From this, would we say this selector is registration-time or resolution-time? It’s a registration-time extension point and we can infer this from both its use of the component model as an argument plus the fact that it deals in InterceptorReference and not IInterceptor. Bottom-line: IModelInterceptorsSelector allows us to stipulate the default set of interceptors that should apply to a given component. We can add to this list, remove items from the list, or reorder them.

Implementing IInterceptorSelector

Here’s an IInterceptorSelector that achieves the same functional end as IModelInterceptorsSelector, but in a completely different way:


 public class MyInterceptorSelector : IInterceptorSelector
    {
        private readonly bool enableInterceptor;

        public MyInterceptorSelector()
        {
            this.enableInterceptor = System.Configuration.ConfigurationManager.AppSettings["enableMyInterceptor"] == "yes";
        }
        public IInterceptor[] SelectInterceptors(Type type, MethodInfo method, IInterceptor[] interceptors)
        {
           if (!enableInterceptor)
		   {
				return interceptors.Where(a => !a.GetType() == typeof(IMyService));
		   }
		   
		   return interceptors;
        }
    }

Now we’ve got one method to implement that takes a Type, a MethodInfo, and a collection of IInterceptors. The lattermost of these are “live” instances - they have been fully constructed by the container, but not yet executed. This immediately tells us that IInterceptorSelector is a resolution-time construct. Unlike IModelInterceptorsSelector, we no longer have the ability to add new interceptors to the collection as we do not have the means to construct an interceptor (other than manually, which if we’re using Windsor, is sort of defeating the purpose). What we can do is filter or reorder the collection of interceptors. In this case, we simply assess if the interceptor should be enabled and if not, we filter it out of the list of interceptors. Unsurprisingly, this is a resolution-time component, which we can determine based largely on the fact that we receive a collection of already-constructed interceptors.
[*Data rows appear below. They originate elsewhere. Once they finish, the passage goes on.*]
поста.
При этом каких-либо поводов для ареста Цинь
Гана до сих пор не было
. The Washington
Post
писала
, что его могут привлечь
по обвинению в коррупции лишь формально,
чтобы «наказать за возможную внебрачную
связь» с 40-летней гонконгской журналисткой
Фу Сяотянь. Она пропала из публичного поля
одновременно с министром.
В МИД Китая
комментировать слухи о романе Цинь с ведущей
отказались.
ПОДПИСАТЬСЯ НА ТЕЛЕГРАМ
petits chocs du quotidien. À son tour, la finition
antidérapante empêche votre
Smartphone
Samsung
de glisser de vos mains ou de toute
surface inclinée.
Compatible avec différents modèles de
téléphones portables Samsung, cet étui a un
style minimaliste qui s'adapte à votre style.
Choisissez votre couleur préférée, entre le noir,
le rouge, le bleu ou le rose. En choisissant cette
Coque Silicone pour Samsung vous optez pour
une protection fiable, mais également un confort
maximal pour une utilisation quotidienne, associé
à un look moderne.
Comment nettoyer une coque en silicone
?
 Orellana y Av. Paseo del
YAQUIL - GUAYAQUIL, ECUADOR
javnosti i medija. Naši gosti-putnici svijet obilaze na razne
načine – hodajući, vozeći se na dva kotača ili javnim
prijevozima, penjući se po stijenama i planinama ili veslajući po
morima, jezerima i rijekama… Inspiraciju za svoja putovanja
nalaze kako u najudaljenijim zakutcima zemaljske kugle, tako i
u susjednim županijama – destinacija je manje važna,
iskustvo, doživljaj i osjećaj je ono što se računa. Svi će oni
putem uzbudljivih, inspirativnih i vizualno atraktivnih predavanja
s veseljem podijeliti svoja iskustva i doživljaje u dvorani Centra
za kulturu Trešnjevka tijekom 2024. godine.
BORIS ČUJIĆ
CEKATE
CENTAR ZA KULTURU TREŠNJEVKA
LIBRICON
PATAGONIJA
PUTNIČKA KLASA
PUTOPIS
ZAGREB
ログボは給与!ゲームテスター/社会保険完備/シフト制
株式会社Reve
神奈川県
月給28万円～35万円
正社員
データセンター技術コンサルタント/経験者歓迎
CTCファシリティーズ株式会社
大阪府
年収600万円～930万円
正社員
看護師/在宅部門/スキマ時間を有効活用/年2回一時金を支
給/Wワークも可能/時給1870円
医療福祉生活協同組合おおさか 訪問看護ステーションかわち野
The other big point: this allows us to determine if an interceptor should only apply to some methods of a type, but not necessarily all.

So How Do I Choose?

If you want an interceptor to apply to all methods on a type, use an IModelInterceptorsSelector to specify that it is one of the default interceptors for the type. This is most likely to keep the proxy factory performance at a good level since proxies can be cached and reused since our logic applies at the InterceptorReference level prior to live instances being constructed.

If you want an interceptor to apply to a given type, but only to certain methods, IInterceptorSelector is your only choice between these two components since the other is at the model level, not the method level. Again, this could have performance impacts on the ability of proxies to be cached so be careful overusing this approach. If you find yourself doing method selection quite heavily, it might make more sense to have the actual IInterceptor instance perform its own check on the method (based on IInvocation passed to it). This muddies things a bit, but the performance gain may be substantial enough to justify it, particularly if you have a lot of IInterceptorSelectors performing per-method filtering.